Deciding on the legal structure of your business is one of the most important steps in the process of getting started. Your choice will have a profound effect on debt, taxes, your company’s management, and many other factors. The way your business is run (and will probably be affected) greatly depends on the type of business you choose.


  1. Sole Proprietorship
    Also termed as a sole trader ship, individual entrepreneurship, a sole proprietorship is the simplest and most common business structure in the United States. It is a type of enterprise owned and run by a single individual who is responsible for all business assets, profits, and liabilities. As soon as you start a solo gig on your own, a private job, or a new business, you automatically become the sole owner. It is among the types of businesses that are quite easy to set up.
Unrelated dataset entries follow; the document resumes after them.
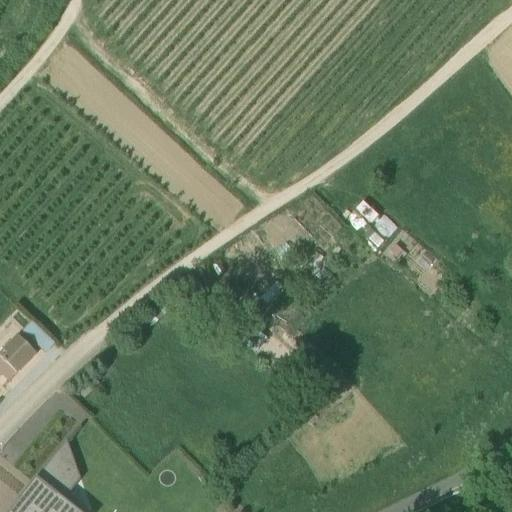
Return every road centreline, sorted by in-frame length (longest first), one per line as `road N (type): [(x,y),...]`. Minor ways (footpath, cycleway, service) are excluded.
road 1 (track): [(113,328),(167,281),(387,131),(511,20)]
road 2 (residential): [(0,433),(113,328)]
road 3 (track): [(0,106),(47,53),(69,0)]
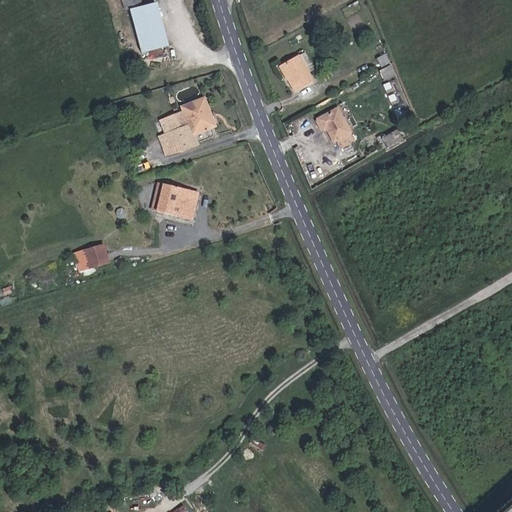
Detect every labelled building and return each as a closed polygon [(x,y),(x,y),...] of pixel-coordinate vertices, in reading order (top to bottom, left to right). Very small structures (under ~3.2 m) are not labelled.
[(136,0),(119,0),(126,18),(141,12),(136,0)] [(164,46),(147,51),(151,64),(168,59),(164,46)] [(286,53),(278,57),(283,68),(291,63),(286,53)] [(293,97),(308,89),(294,62),(291,63),(283,68),(279,70),(293,97)] [(380,62),(371,67),(376,76),(385,71),(380,62)] [(209,107),(186,114),(188,121),(171,127),(176,140),(183,159),(200,152),(197,143),(213,138),(207,122),(214,120),(209,107)] [(330,153),(346,143),(332,117),(311,131),(318,143),(322,140),(330,153)] [(219,135),(214,120),(207,122),(213,138),(219,135)] [(183,159),(176,140),(167,143),(174,162),(183,159)] [(392,142),(377,149),(382,158),(396,151),(392,142)] [(208,194),(166,185),(159,213),(202,222),(208,194)] [(90,268),(111,262),(104,242),(83,248),(90,268)] [(16,292),(2,297),(5,303),(19,298),(16,292)] [(190,511),(183,503),(171,511),(190,511)]
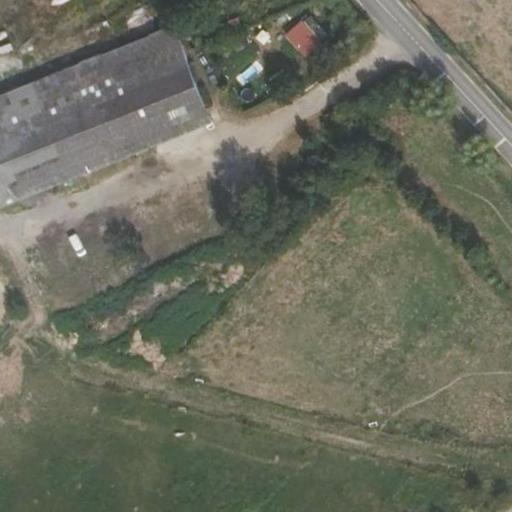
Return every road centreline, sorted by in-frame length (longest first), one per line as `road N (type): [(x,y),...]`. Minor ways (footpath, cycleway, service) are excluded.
road 1 (track): [(511,465),(84,376),(1,243)]
road 2 (secondary): [(511,144),(376,0)]
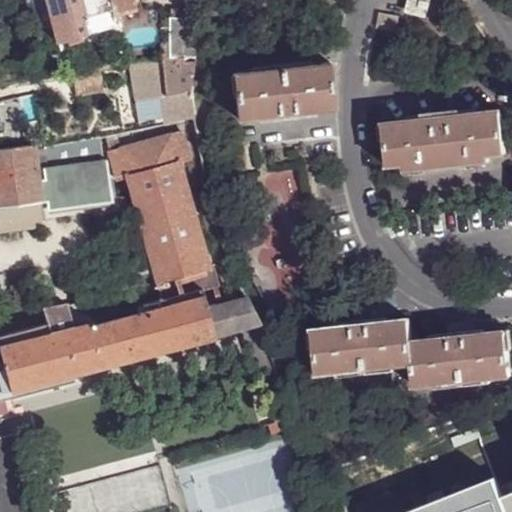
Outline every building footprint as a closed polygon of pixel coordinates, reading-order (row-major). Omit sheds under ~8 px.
[(27,0),(35,31),(55,25),(48,0),(27,0)] [(48,0),(55,25),(60,42),(93,34),(84,0),(48,0)] [(84,0),(93,34),(117,27),(114,16),(139,9),(136,0),(84,0)] [(412,0),(410,10),(408,16),(413,18),(415,11),(427,13),(430,0),(412,0)] [(196,60),(203,4),(171,10),(175,60),(196,60)] [(192,92),(196,60),(175,60),(164,62),(168,96),(162,97),(165,120),(196,114),(192,92)] [(168,96),(164,62),(134,66),(140,101),(162,97),(168,96)] [(235,73),(239,119),(279,115),(279,118),(297,116),(296,113),(337,109),(331,62),(235,73)] [(102,70),(79,73),(82,94),(106,90),(102,70)] [(502,110),(453,115),(452,111),(444,112),(435,113),(435,117),(385,122),(389,166),(406,164),(423,163),(423,169),(474,163),(473,157),(490,155),(507,153),(502,110)] [(166,124),(197,118),(196,114),(165,120),(166,124)] [(195,276),(216,273),(214,266),(210,267),(182,163),(192,160),(184,132),(112,151),(119,178),(129,176),(159,286),(191,280),(195,276)] [(29,145),(0,149),(0,232),(48,226),(44,202),(50,202),(51,206),(102,198),(115,196),(109,158),(106,159),(102,136),(47,146),(46,138),(28,141),(29,145)] [(491,162),(490,155),(473,157),(474,163),(491,162)] [(220,287),(216,273),(195,276),(191,280),(159,286),(162,298),(143,302),(123,307),(125,315),(117,318),(114,307),(98,312),(100,322),(93,324),(87,300),(0,316),(0,343),(1,344),(13,390),(127,360),(129,367),(145,363),(143,355),(247,328),(262,324),(250,302),(236,306),(232,305),(228,303),(224,304),(221,294),(208,297),(205,290),(217,288),(220,287)] [(162,298),(159,286),(140,290),(143,302),(162,298)] [(236,306),(250,302),(248,297),(228,303),(232,305),(236,306)] [(412,318),(376,322),(375,311),(370,311),(370,310),(353,312),(354,325),(314,329),(320,375),(414,364),(417,386),(511,373),(511,362),(508,329),(472,332),(471,321),(450,322),(451,335),(415,339),(412,318)] [(277,416),(293,412),(262,324),(247,328),(277,416)] [(0,411),(13,409),(9,395),(0,364),(0,411)] [(269,437),(299,429),(297,421),(280,425),(266,429),(269,437)] [(432,452),(444,499),(510,481),(497,434),(432,452)] [(0,511),(130,511),(171,500),(161,466),(42,499),(44,506),(36,508),(19,435),(0,439),(0,511)] [(300,473),(311,470),(305,449),(294,452),(300,473)] [(356,481),(359,490),(339,497),(344,511),(418,511),(427,509),(411,462),(356,481)] [(492,492),(439,511),(511,511),(511,507),(500,511),(492,492)]
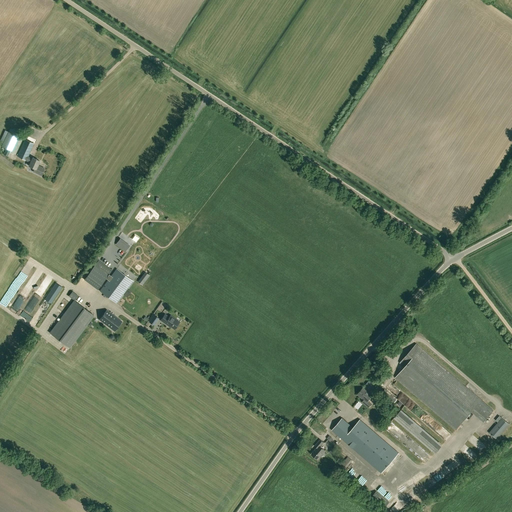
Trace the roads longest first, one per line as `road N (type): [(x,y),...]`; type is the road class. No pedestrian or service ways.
road 1 (unclassified): [(453,259),(65,0)]
road 2 (unclassified): [(240,511),(304,423),(453,259)]
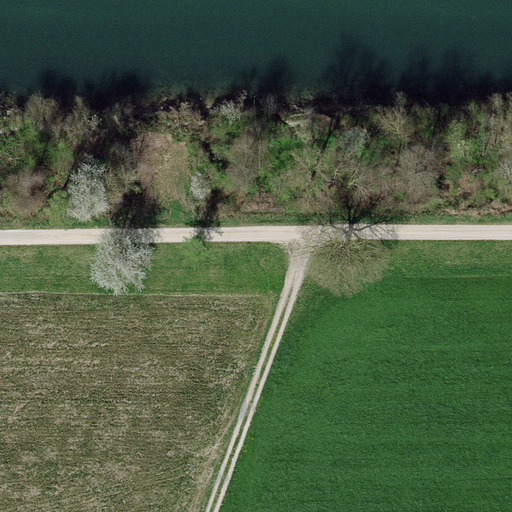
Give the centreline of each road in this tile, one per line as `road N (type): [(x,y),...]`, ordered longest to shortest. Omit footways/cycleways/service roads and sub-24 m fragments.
road 1 (track): [(511,237),(0,240)]
road 2 (track): [(315,239),(218,511)]
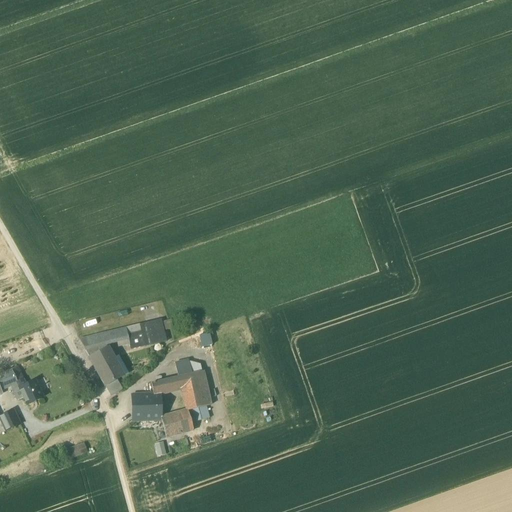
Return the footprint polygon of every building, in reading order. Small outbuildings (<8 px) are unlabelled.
[(139,325),(141,332),(145,347),(166,342),(161,320),(139,325)] [(126,329),(127,335),(141,332),(139,325),(126,329)] [(127,335),(126,329),(80,340),(84,348),(127,337),(128,337),(127,335)] [(130,350),(145,347),(141,332),(127,335),(128,337),(127,337),(130,350)] [(89,359),(104,387),(106,386),(116,381),(123,377),(108,349),(89,359)] [(175,364),(178,378),(192,374),(188,361),(175,364)] [(11,371),(17,384),(23,381),(17,368),(11,371)] [(11,371),(2,374),(8,387),(17,384),(11,371)] [(181,391),(186,411),(187,411),(188,412),(189,411),(206,407),(210,406),(203,372),(192,374),(178,378),(181,391)] [(165,381),(165,395),(181,391),(178,378),(165,381)] [(19,389),(26,405),(42,398),(35,382),(26,386),(23,381),(17,384),(19,389)] [(106,386),(111,396),(121,391),(117,384),(116,381),(106,386)] [(153,395),(160,395),(165,395),(165,381),(151,384),(153,395)] [(132,395),(132,421),(161,420),(161,418),(160,395),(153,395),(132,395)] [(209,419),(206,407),(189,411),(193,423),(209,419)] [(0,416),(0,421),(5,431),(20,425),(20,424),(13,411),(0,416)] [(193,431),(188,412),(187,411),(186,411),(161,418),(161,420),(166,438),(193,431)] [(163,442),(155,443),(158,456),(166,454),(163,442)] [(67,450),(70,459),(87,453),(84,444),(67,450)]
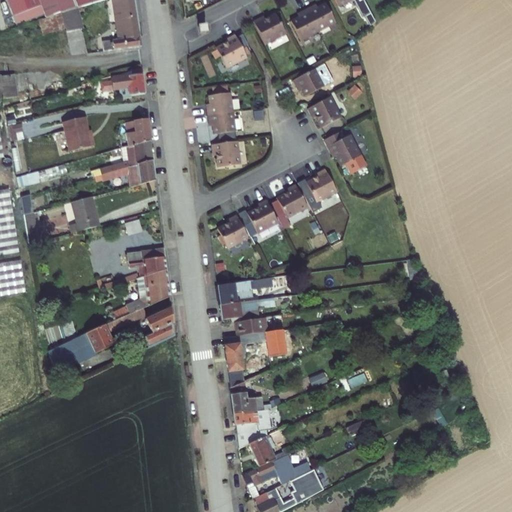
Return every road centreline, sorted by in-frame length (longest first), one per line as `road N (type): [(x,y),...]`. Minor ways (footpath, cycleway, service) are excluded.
road 1 (tertiary): [(222,511),(184,213)]
road 2 (residential): [(184,213),(291,159),(274,88)]
road 3 (tertiary): [(184,213),(162,39)]
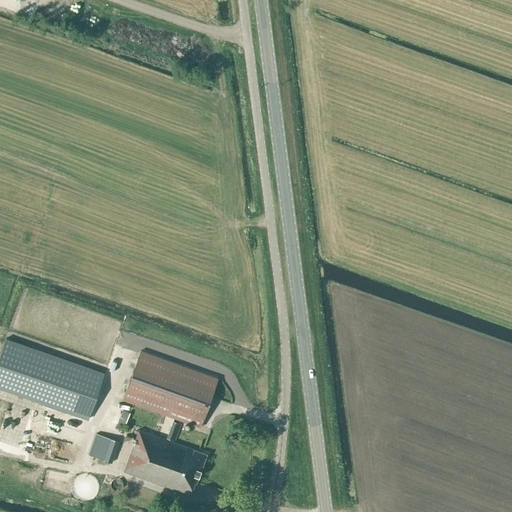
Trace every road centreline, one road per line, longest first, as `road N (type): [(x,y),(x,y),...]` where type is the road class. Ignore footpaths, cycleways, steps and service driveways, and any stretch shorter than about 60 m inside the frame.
road 1 (primary): [(325,511),(259,0)]
road 2 (unclassified): [(241,0),(284,347),(272,511)]
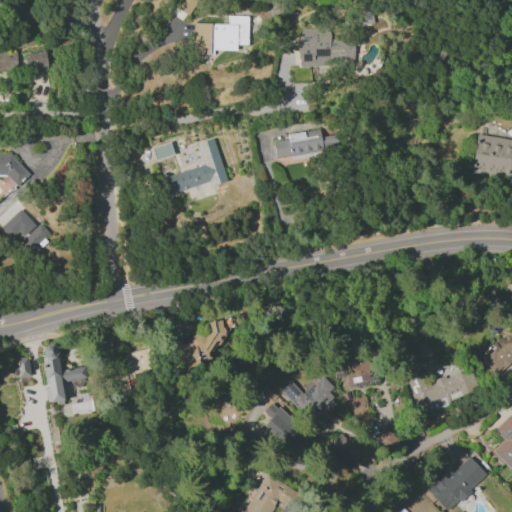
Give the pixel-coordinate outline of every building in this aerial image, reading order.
[(178,0),(174,6),(186,15),(195,3),(191,0),(178,0)] [(212,50),(236,50),(236,44),(247,45),(248,16),(226,15),(226,24),(193,23),(192,54),(212,55),(212,50)] [(299,66),(353,64),(352,40),(328,41),(327,28),(297,28),(299,66)] [(0,69),(20,69),(19,51),(0,52),(0,69)] [(46,68),(45,51),(24,52),(25,69),(46,68)] [(272,141),(274,157),(290,155),(290,157),(336,150),(334,134),(319,136),(318,129),(286,134),(287,139),(272,141)] [(511,178),(511,140),(476,134),(470,171),(511,178)] [(225,181),(213,138),(196,142),(203,165),(165,176),(170,193),(208,182),(209,186),(225,181)] [(154,159),(172,155),(169,142),(151,147),(154,159)] [(0,174),(6,175),(15,185),(28,174),(9,153),(0,152),(0,174)] [(0,228),(10,240),(18,233),(22,237),(34,225),(19,209),(0,225),(0,228)] [(50,234),(39,223),(20,241),(31,252),(50,234)] [(169,343),(174,368),(214,360),(211,345),(231,341),(227,321),(188,328),(190,339),(169,343)] [(511,362),(511,340),(482,354),(490,372),(511,362)] [(48,404),(63,402),(60,382),(74,380),(75,385),(86,384),(83,366),(58,370),(55,343),(40,345),(48,404)] [(121,354),(124,370),(116,372),(120,385),(155,377),(148,347),(121,354)] [(18,377),(29,375),(27,356),(15,358),(18,377)] [(344,363),(349,388),(376,382),(371,358),(344,363)] [(333,372),(345,371),(344,359),(332,360),(333,372)] [(417,413),(477,392),(469,368),(422,384),(416,367),(403,372),(417,413)] [(329,419),(324,414),(336,404),(326,393),(332,387),(321,375),(301,393),(290,380),(279,389),(316,430),(329,419)] [(352,409),(354,423),(368,421),(365,397),(344,400),(345,410),(352,409)] [(262,425),(288,450),(304,434),(270,402),(262,411),(269,418),(262,425)] [(491,450),(511,471),(511,469),(511,412),(493,429),(503,440),(491,450)] [(374,438),(386,454),(400,444),(387,427),(374,438)] [(371,470),(366,465),(371,460),(342,430),(329,442),(363,478),(371,470)] [(486,474),(466,453),(427,491),(446,511),(486,474)] [(242,511),(269,511),(275,503),(287,509),(297,492),(263,474),(242,511)]
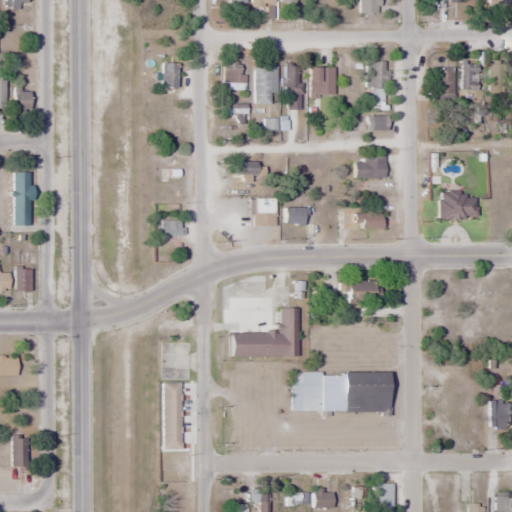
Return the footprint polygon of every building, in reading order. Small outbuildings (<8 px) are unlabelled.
[(3,0),(3,8),(23,8),(23,0),(3,0)] [(377,0),(356,0),(357,13),(377,13),(377,0)] [(371,101),(382,101),(382,61),(365,61),(365,88),(371,88),(371,101)] [(502,82),(502,61),(486,61),(486,82),(502,82)] [(475,62),(460,62),(460,90),(475,90),(475,62)] [(160,88),(176,88),(176,63),(160,63),(160,88)] [(283,65),(283,109),(300,109),(300,65),(283,65)] [(274,66),(251,66),(251,104),(268,104),(268,93),(274,93),(274,66)] [(333,68),(307,68),(307,97),(333,97),(333,68)] [(451,69),(432,69),(432,98),(451,98),(451,69)] [(26,92),(12,92),(12,112),(26,112),(26,92)] [(385,131),(385,116),(368,116),(368,131),(385,131)] [(261,131),(275,131),(275,119),(261,119),(261,131)] [(360,163),(352,163),(352,178),(382,178),(382,156),(360,156),(360,163)] [(254,162),(236,162),(236,181),(254,181),(254,162)] [(10,225),(28,225),(28,172),(10,172),(10,225)] [(474,193),(437,193),(437,218),(474,218),(474,193)] [(270,212),(270,199),(252,199),(252,212),(270,212)] [(281,224),(303,224),(303,208),(281,208),(281,224)] [(379,228),(379,214),(357,214),(357,228),(379,228)] [(157,236),(179,236),(179,220),(157,220),(157,236)] [(12,250),(12,291),(28,291),(28,250),(12,250)] [(342,281),(342,302),(377,302),(377,281),(342,281)] [(295,357),(295,308),(274,308),(274,332),(228,332),(228,357),(295,357)] [(14,357),(0,356),(0,375),(14,375),(14,357)] [(385,372),(288,372),(288,411),(385,411),(385,372)] [(508,429),(508,403),(489,403),(489,429),(508,429)] [(9,436),(9,469),(23,469),(23,436),(9,436)] [(381,511),(390,511),(390,484),(370,484),(370,508),(382,508),(381,511)] [(344,511),(364,502),(357,485),(347,489),(349,495),(339,499),(344,511)] [(272,511),(272,488),(256,488),(256,511),(272,511)] [(330,509),(331,490),(311,489),(310,507),(330,509)] [(284,494),(284,505),(304,505),(304,494),(284,494)]
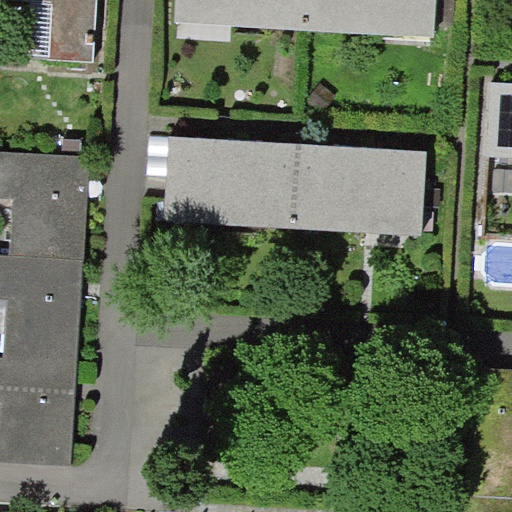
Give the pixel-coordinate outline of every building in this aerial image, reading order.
[(50,0),(47,57),(91,60),(93,0),(50,0)] [(433,0),(174,0),(174,18),(431,33),(433,0)] [(477,163),(511,165),(511,93),(481,91),(477,163)] [(418,159),(160,144),(155,228),(413,243),(418,159)] [(0,205),(5,206),(2,266),(73,270),(79,168),(0,163),(0,205)] [(0,367),(67,371),(73,270),(2,266),(0,265),(0,367)] [(0,469),(61,473),(67,371),(0,367),(0,469)] [(511,510),(511,380),(466,378),(459,507),(511,510)]
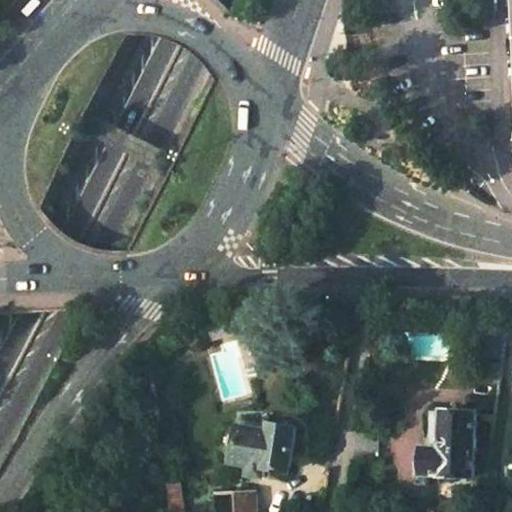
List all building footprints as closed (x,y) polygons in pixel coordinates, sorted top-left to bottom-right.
[(502,360),(506,331),(477,328),(473,356),(502,360)] [(422,473),(474,475),(475,451),(478,451),(479,439),(476,439),(478,414),(443,412),(441,448),(423,448),(423,454),(419,453),(419,468),(422,468),(422,473)] [(240,427),(235,462),(250,465),(248,475),(264,477),(266,467),(289,471),(297,429),(271,424),(270,431),(240,427)] [(184,511),(180,481),(169,482),(172,511),(184,511)] [(257,511),(256,490),(217,492),(217,511),(257,511)]
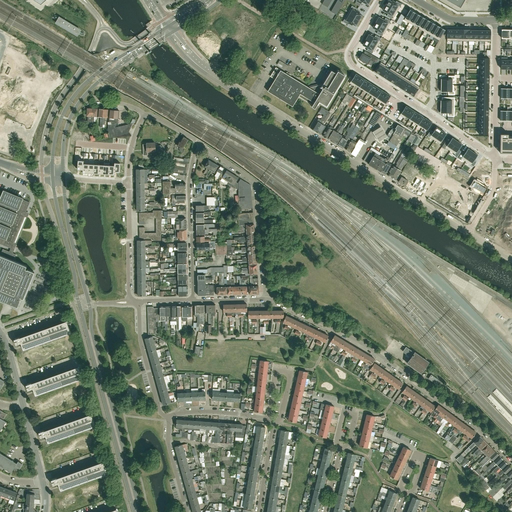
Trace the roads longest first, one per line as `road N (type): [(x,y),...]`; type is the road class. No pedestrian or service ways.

    Likewise, they are also quite common. Unlike an LLC (limited liability Company) or a corporation, a sole proprietorship is not a separate legal entity from the owner. Some owners alone prefer to file a DBA which means “to do business as.” DBA objectives are often more marketing than any real business cause. Your DBA is a title that places the most professional facade in your unique identity.
  2. Partnership
    Partnerships allow businesses to be for two or more people. This business exists in two ways: normal partnerships and limited relationships. Previously, bonds and rewards (profits) were distributed equally, while limited partnerships allowed one partner to maintain full control over the company. With limited cooperation, the second partner (or anyone else) shares some of the financial obligations and earns a profit margin, but has little or no control.
    A partnership joint venture usually has several members. As members agree to share the profits and losses equally, the risk is also shared by all members. As a result, compared to a single owner, the risk load for each partner is much lower. Due to the small load, partners are encouraged to take on more risky projects with higher interest rates.
  3. Limited Liability Companies (LLC)
    The LLC represents “a limited liability company is a type of US Limited Liability Company. Limited liability companies benefit from the recovery and flow of corporate tax and land ownership while maintaining a limited corporate debt status. LLC is not a corporation. A corporation under national law is a rather legal form of business that provides limited credit to its owners in many areas.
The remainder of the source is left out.